The big idea: Wherever people can make decisions and speak for themselves, they prefer it. It is a nonpartisan concept. Even Democrats like me get it. This logic is easy enough to apply to government programs: For example, we don't need a pork-bloated take-it-or-leave-it budget anymore. We the people can rationally sort out, evaluate, vote on and crowdfund a la carte the important programs that make the most sense to us. We don't have perfect information, so we'll still leave some decisions for the administrators -- but we set the tone.

What we have today is inefficient, expensive and often reprehensible governance no matter what your political persuasion. It is a digital age, yet Washington is buried beneath paper mountains of misplaced veterans' claim files. In an era of big data and modeling, we have hand-drawn, gerrymandered political districts. In a time when you can buy a handgun with just a pulse, in some precincts you won't be issued a voting ballot without a cavity search.
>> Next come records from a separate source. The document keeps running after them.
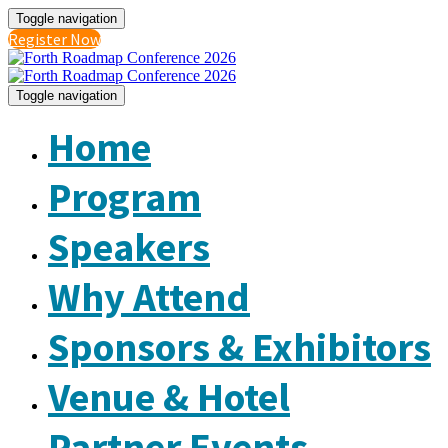
Toggle navigation
Register Now
Toggle navigation
Home
Program
Speakers
Why Attend
Sponsors & Exhibitors
Venue & Hotel
Partner Events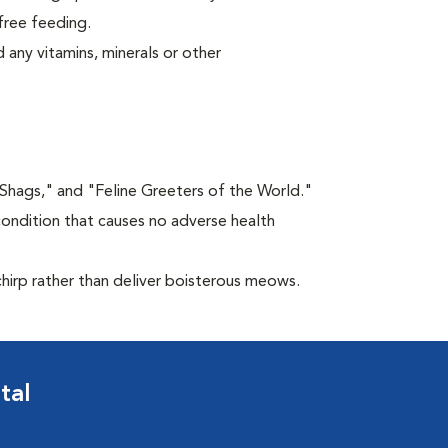
free feeding.
 any vitamins, minerals or other
"Shags," and "Feline Greeters of the World."
condition that causes no adverse health
chirp rather than deliver boisterous meows.
tal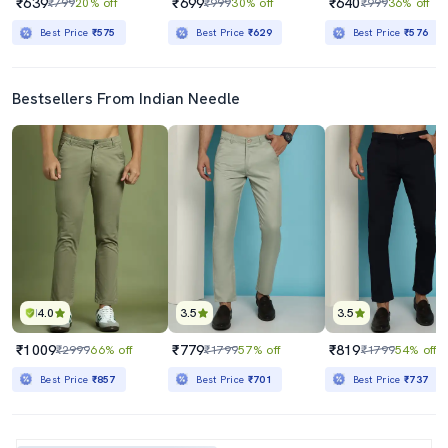
₹639
₹699
₹640
₹799
20% off
₹999
30% off
₹999
36% off
Best Price
₹575
Best Price
₹629
Best Price
₹576
Bestsellers From Indian Needle
4.0
3.5
3.5
₹1009
₹779
₹819
₹2999
66% off
₹1799
57% off
₹1799
54% off
Best Price
₹857
Best Price
₹701
Best Price
₹737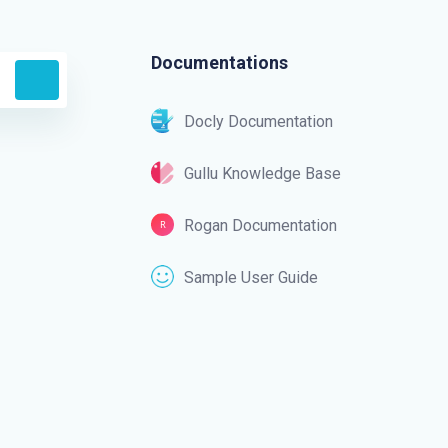
Documentations
Docly Documentation
Gullu Knowledge Base
Rogan Documentation
Sample User Guide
Hard to imagine the current form of "representative" governance surviving another generation without undergoing massive changes. Fact is, the forces of change are already at work. Inevitably, technology's logic and liberation will seep in and change government practices the way it has changed everything else. Our job now is to allow this process to happen. The revolution is underway: Our real challenge will be to fight the impulse to resist change and defeat those who fear placing greater power in the hands of the people. Fortunately, self-preserving politicians don't need a weather app to know which way the wind blows.